(Data excerpts)
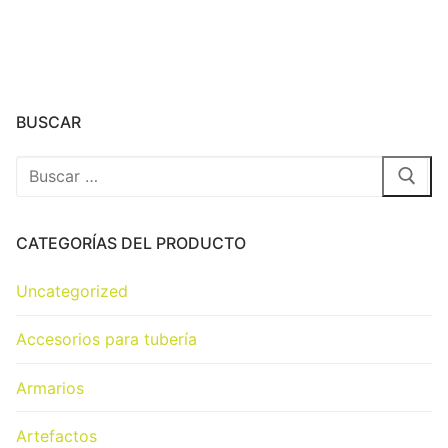
BUSCAR
CATEGORÍAS DEL PRODUCTO
Uncategorized
Accesorios para tubería
Armarios
Artefactos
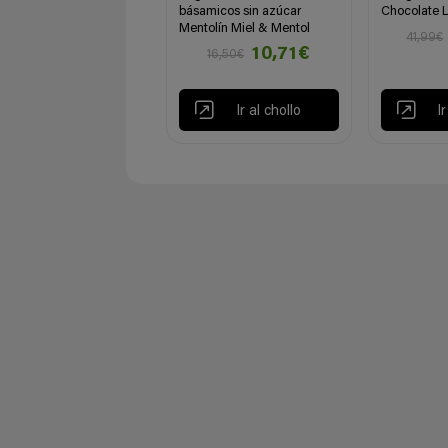
básamicos sin azúcar
Chocolate 
Mentolín Miel & Mentol
41,99€
10,71€
16,50€
Ir al chollo
I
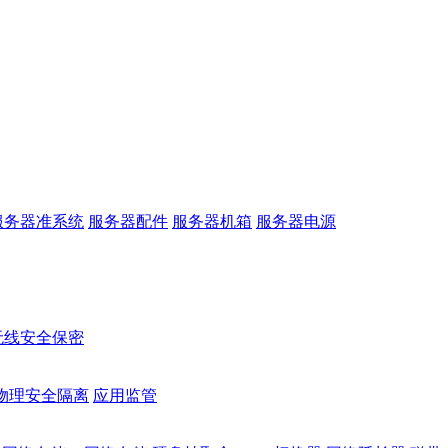
服务器准系统
服务器配件
服务器机箱
服务器电源
无线安全保密
物理安全隔离
应用监管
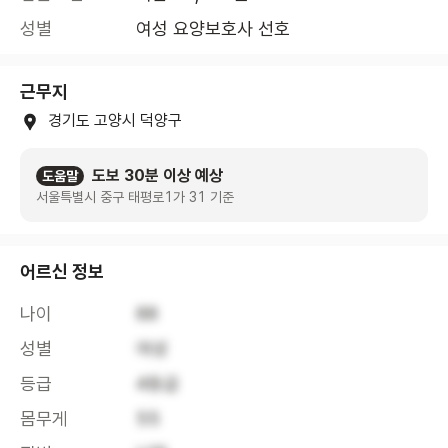
성별
여성 요양보호사 선호
근무지
경기도 고양시 덕양구
도보 30분 이상 예상
도움말
서울특별시 중구 태평로1가 31 기준
어르신 정보
나이
88
성별
여성
등급
4등급
몸무게
55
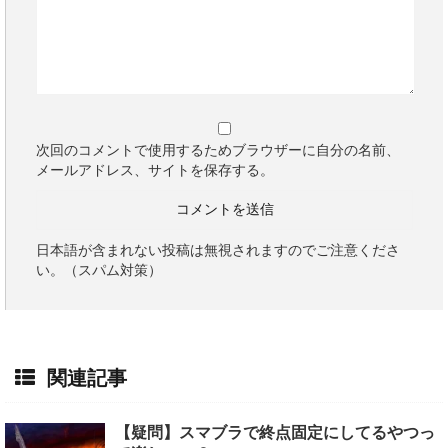
次回のコメントで使用するためブラウザーに自分の名前、
メールアドレス、サイトを保存する。
日本語が含まれない投稿は無視されますのでご注意くださ
い。（スパム対策）
関連記事
【疑問】スマブラで終点固定にしてるやつっ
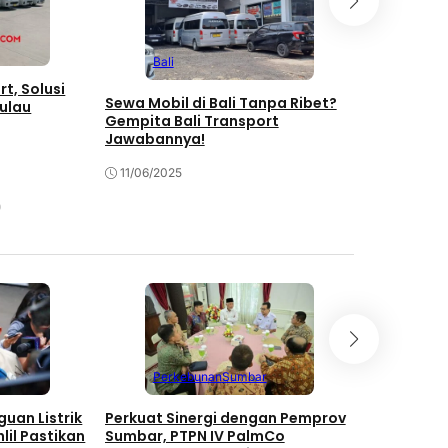
Bali
Bali
Masuk RI M
Australia K
t, Solusi
Sewa Mobil di Bali Tanpa Ribet?
Hektar di B
Pulau
Gempita Bali Transport
Jawabannya!
15/12/2024
11/06/2025
Perkebunan
Sumbar
Jawa
uan Listrik
Perkuat Sinergi dengan Pemprov
PTPN IV P
lil Pastikan
Sumbar, PTPN IV PalmCo
Pengharga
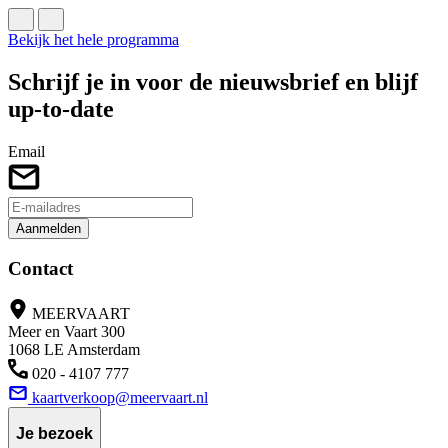
Bekijk het hele programma
Schrijf je in voor de nieuwsbrief en blijf
up-to-date
Email
Aanmelden
Contact
MEERVAART
Meer en Vaart 300
1068 LE Amsterdam
020 - 4107 777
kaartverkoop@meervaart.nl
Je bezoek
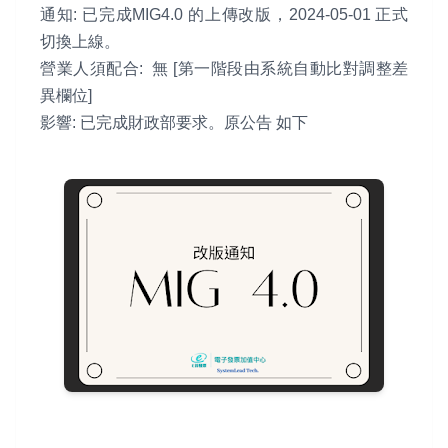
通知: 已完成MIG4.0 的上傳改版，2024-05-01 正式
切換上線。
營業人須配合: 無 [第一階段由系統自動比對調整差
異欄位]
影響: 已完成財政部要求。原公告 如下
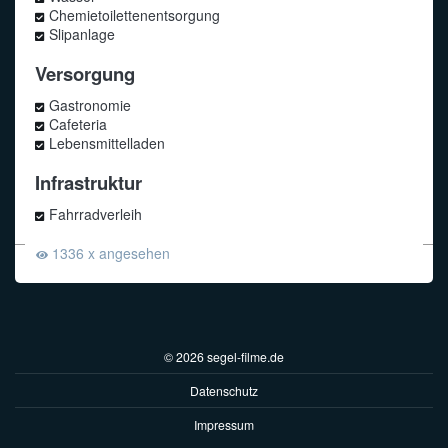
Chemietoilettenentsorgung
Slipanlage
Versorgung
Gastronomie
Cafeteria
Lebensmittelladen
Infrastruktur
Fahrradverleih
1336 x angesehen
© 2026 segel-filme.de
Datenschutz
Impressum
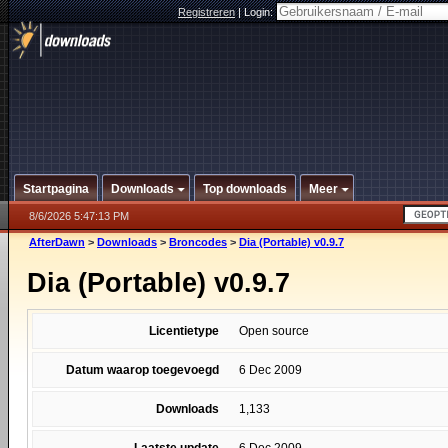
Registreren
|
Login:
Startpagina
Downloads
Top downloads
Meer
8/6/2026 5:47:13 PM
AfterDawn
>
Downloads
>
Broncodes
>
Dia (Portable) v0.9.7
Dia (Portable) v0.9.7
Licentietype
Open source
Datum waarop toegevoegd
6 Dec 2009
Downloads
1,133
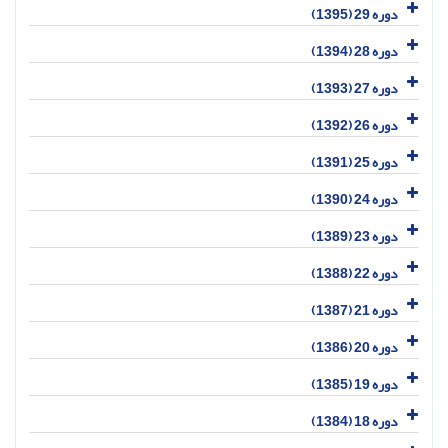
دوره 29 (1395)
دوره 28 (1394)
دوره 27 (1393)
دوره 26 (1392)
دوره 25 (1391)
دوره 24 (1390)
دوره 23 (1389)
دوره 22 (1388)
دوره 21 (1387)
دوره 20 (1386)
دوره 19 (1385)
دوره 18 (1384)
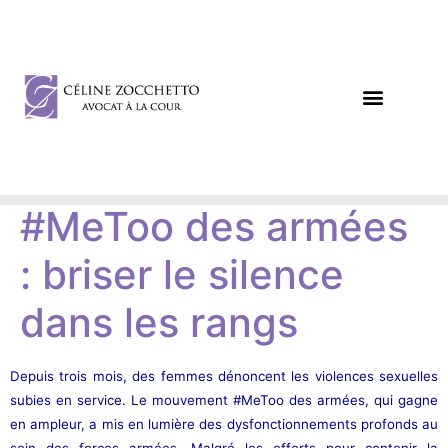
DROIT DES AFFAIRES
DROIT CIVIL / PÉNAL
#MeToo des armées
: briser le silence
dans les rangs
Depuis trois mois, des femmes dénoncent les violences sexuelles
subies en service. Le mouvement #MeToo des armées, qui gagne
en ampleur, a mis en lumière des dysfonctionnements profonds au
sein des forces armées. Malgré les efforts pour contenir la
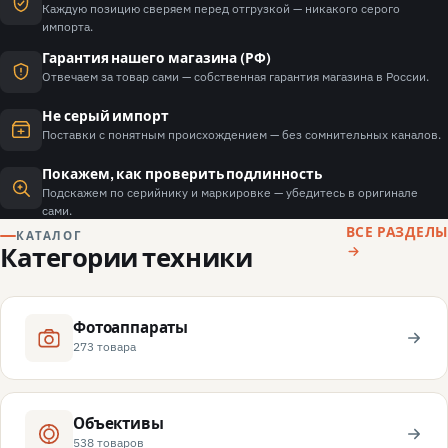
Каждую позицию сверяем перед отгрузкой — никакого серого
импорта.
Гарантия нашего магазина (РФ)
Отвечаем за товар сами — собственная гарантия магазина в России.
Не серый импорт
Поставки с понятным происхождением — без сомнительных каналов.
Покажем, как проверить подлинность
Подскажем по серийнику и маркировке — убедитесь в оригинале
сами.
ВСЕ РАЗДЕЛЫ
КАТАЛОГ
Категории техники
Фотоаппараты
273 товара
Объективы
538 товаров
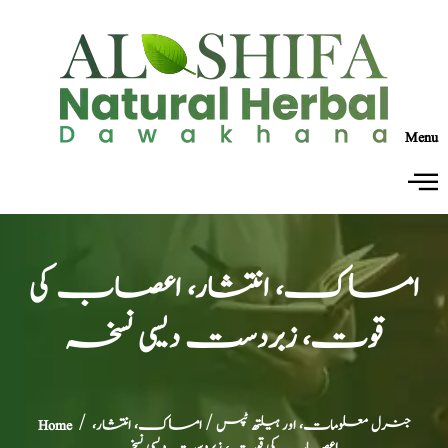
Menu
امساک، انتشار، اعصاب کی
قوت، زبردست دیسی نسخہ
جنرل معلومات، اور ہیلتھ ٹپس
/ امساک، انتشار،
/
Home
اعصاب کی قوت، زبردست دیسی نسخہ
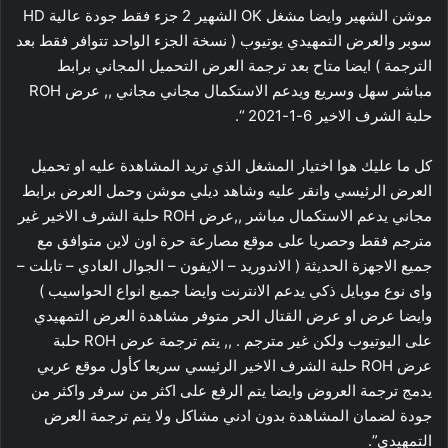
موشن الشهير وايضا مشغل OK الشهير 2 جزء فقط جودة عالية HD
سوبر والعرض التمهيدي يوتيوب ( نسخة الجزء الواحد تتوافر فقط بعد
الترجمة ) ايضا متاح بعد ترجمة العرض التحميل المجاني برابط
مباشر سهل وسريع ويدعم الاستكمال مجاني مجاني ,, عرض ROH
حلبة الشرف الاخير 6-1-2021 “.
كل ما عليك هوا اختيار المشغل الذي تريد المشاهدة عليه او تحميل
العرض الرئيسي وانقر عليه وشاهد ديلي موشن وحمل العرض برابط
مجاني يدعم الاستكمال مباشر ,,عرض ROH حلبة الشرف الاخير غير
مترجم فقط وحصريا على موقع مصارعة حرة اون لاين متوافق مع
جميع الاجهزة الحديثة ( الاندوريد – الايفون – الجوال العادي – تابلت –
واى نوع موبايل ذكي يدعم الانترنت وايضا جميع انواع الحواسيب )
وايضا عرض او عرض القتال الحر متوفر مشاهدة العرض التمهيدي
على اليوتيوب ولكن غير مترجم . ,, يتم ترجمة عرض ROH حلبة
عرض ROH حلبة الشرف الاخير الرئيسي سريعا كأول موقع عربي
يدمج ترجمة العروض وايضا يتم الرفع على اكثر من سرفر واكثر من
جودة لضمان المشاهدة بدون ادني مشاكل ولا يتم ترجمة العرض
التمهيدي”.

Instructions to follow
How many lines of the data above contain the string "الاستكمال"? Treat case as significant, and give only the number.

Task output
2